In Nizza angekommen wurde ich von meinen Teamkollegen aus Frankreich, Spanien, Australien und Italien  in Empfang genommen. Mit einem Mix aus allen Sprachen konnten wir uns verständigen, da die Franzosen nicht sonderlich fit in Englisch sind. Die Startliste versprach wirklich ein hochklassiges Rennen mit beiden Brownlees, Hauss, Clarke,  Brukhankow, ,... und vielen weiteren Topleuten, auch aus Deutschland!

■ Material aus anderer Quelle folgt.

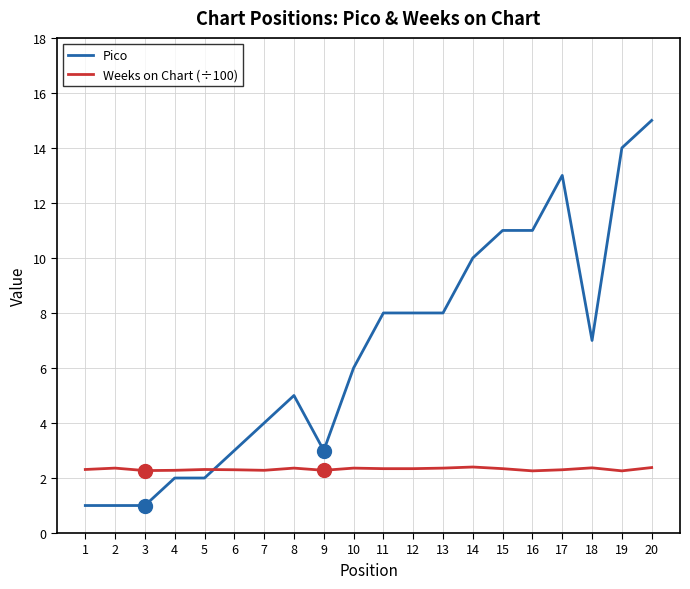

Which series ends up on top after the final intersection of Pico and Weeks on Chart (÷100)?

Pico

In Frankreich hat jedes Team einen eigenen Bereich am Schwimmstart, der nach dem Ranking  gewählt werden kann. Mit Andrea Mondelli hatte ich einen starken Schwimmer in meinem Team und platzierte mich neben ihm. Das Meer war sehr wellig, aber so klar und Blau, sowas hab ich noch nicht gesehen! Nach gutem Start ging ich im vorderen Bereich um die erste Boje. Leider musste ich dort etwas einstecken, aber alles im grünen Bereich. Langsam machte sich auch das Trainingslager bemerkbar und die Arme wurden schwer. An der zweiten Boje verhedderte ich mich in einem Seil und jemand krabbelte über mich. Nach einem kurzen Wutanfall hatte ich wieder meinen Platz und konnte Richtung Land schwimmen. Das Problem, wenn man mit den Wellen schwimmt ist, dass die Leute hinter einem den Schub der Welle früher als man selbst bekommen. Also hat man ständig jemanden auf seinen Beinen liegen. Auf den letzten Metern verlor ich noch ein paar Plätze, doch als ich aus dem Wasser stieg und Prochnow vor mir sah, war klar:  so schlecht konnte ich gar nicht liegen. Die Radstrecke war eine flache Wendepunktstrecke, so konnte ich auf der ersten Runde feststellen, dass nur eine kleine Gruppe mit den Brownlees vor uns war. Wir waren eine sehr große Gruppe und fuhren schnell in die erste Gruppe. Nun waren wir bestimmt über 50 Mann in der Gruppe und es staute sich an den Wendepunkten. Auf der Geraden war das Feld einfach eine lange Schnurr und jeder versuchte sein Hinterrad zu halten. Kurz vor Schluss suchte ich mir das Rad von Alister, wurde jedoch eingebaut und im Feld nach hinten gereicht. Vielleicht war auch der Kopf in diesem Moment schuld, denn bei dem Tempo Schulter an Schulter auf eine Verengung zu rasen ist kein tolles Gefühl. Nach einem mittelprächtigen Wechsel ging es zusammen mit Alister auf die Laufstrecke, zumindest für 50m!

Der Lauf war den Umständen entsprechen noch sehr gut. So lief ich als zweiter für Metz und also 50 Gesamt ins Ziel. Erst dachte ich, jemand will mich verarschen, als ich hörte, dass ich 50ster war, aber wenn man sich die Kaliber vor mir betrachtet, ist das voll okay, außerdem waren ja auch noch 47 andere hinter mir.

 

Metz konnte sich auch freuen, denn wir blieben mit einem Punkt Vorsprung in der ersten Liga!